▶ _Instrucciones_
A: En el fragmento sobre las presiones de Trump a los palestinos, ¿qué anunció la Administración estadounidense sobre la oficina de la OLP una semana después?
B: Retoma el texto sobre las presiones diplomáticas de Trump a los palestinos a partir de su última oración y continúalo con un párrafo breve.

▶ _Fragmento fuente_
Oficialmente se trata de disuadir a los palestinos de solicitar a la Corte Penal Internacional –que Estados Unidos e Israel no reconocen– la apertura de una investigación relativa a la implicación de los responsables israelíes en la colonización, contraria al derecho internacional. Una semana más tarde, después de que los palestinos anunciaron su intención de suspender todas sus comunicaciones con la Administración norteamericana, ésta daba un giro de 180 grados y anunciaba que la oficina de la OLP permanecerá abierta.

La segunda intentona de presión diplomática publica se produjo la semana pasada, cuando Trump anunció que contemplaba, como prometió en campaña, trasladar la embajada americana en Israel, de Tel Aviv a Jerusalén. Este traslado, confirmado este miércoles, se presenta ahora como la consecuencia lógica del reconocimiento de Jerusalén como capital de Israel.

[Entradas del conjunto de datos]
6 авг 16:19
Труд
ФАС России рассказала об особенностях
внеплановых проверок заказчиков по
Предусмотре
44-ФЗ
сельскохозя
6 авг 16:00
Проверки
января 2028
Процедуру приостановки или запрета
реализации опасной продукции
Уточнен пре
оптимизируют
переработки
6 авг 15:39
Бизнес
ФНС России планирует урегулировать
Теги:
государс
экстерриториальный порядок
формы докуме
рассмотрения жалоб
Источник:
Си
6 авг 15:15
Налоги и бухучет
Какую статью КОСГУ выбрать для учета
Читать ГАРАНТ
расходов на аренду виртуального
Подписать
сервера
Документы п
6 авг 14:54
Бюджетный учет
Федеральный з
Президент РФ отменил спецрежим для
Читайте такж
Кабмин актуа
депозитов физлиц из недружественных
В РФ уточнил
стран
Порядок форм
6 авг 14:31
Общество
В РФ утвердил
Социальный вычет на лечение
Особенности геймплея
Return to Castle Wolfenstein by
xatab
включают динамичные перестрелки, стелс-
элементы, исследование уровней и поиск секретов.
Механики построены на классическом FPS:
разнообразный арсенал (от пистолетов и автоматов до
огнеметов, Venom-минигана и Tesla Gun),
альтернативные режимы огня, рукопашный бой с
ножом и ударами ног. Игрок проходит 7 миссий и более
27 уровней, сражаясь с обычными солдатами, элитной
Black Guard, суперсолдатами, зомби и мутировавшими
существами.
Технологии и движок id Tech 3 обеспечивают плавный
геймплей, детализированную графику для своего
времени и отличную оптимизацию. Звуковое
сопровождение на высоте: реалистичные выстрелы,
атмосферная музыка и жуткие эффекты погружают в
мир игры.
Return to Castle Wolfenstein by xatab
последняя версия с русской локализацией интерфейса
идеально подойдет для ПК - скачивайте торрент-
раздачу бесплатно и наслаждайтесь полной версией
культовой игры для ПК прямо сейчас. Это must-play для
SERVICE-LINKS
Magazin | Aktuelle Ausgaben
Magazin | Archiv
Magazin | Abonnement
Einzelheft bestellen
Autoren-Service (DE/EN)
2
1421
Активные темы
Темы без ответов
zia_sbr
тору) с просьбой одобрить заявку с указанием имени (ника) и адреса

▶ _Respuestas numeradas_
A: Anunció que la oficina de la OLP permanecerá abierta.

B:
El destino de Jerusalén, que en el plan de reparto de 1947 era un corpus separatum bajo régimen internacional especial, junto a los Estados judíos y árabe futuros, debía debatirse en las negociaciones sobre el estatuto de permanencia previstas por los Acuerdos de Oslo y que nunca se dieron. El reconocimiento estadounidense de la ciudad como capital israelí supone una aprobación de la anexión unilateral de la ciudad oficialmente proclamada en 1980, por iniciativa de Menahem Begin, “capital reunificada del Estado de Israel”. Violando el derecho internacional, sin que a día de hoy haya sido castigado.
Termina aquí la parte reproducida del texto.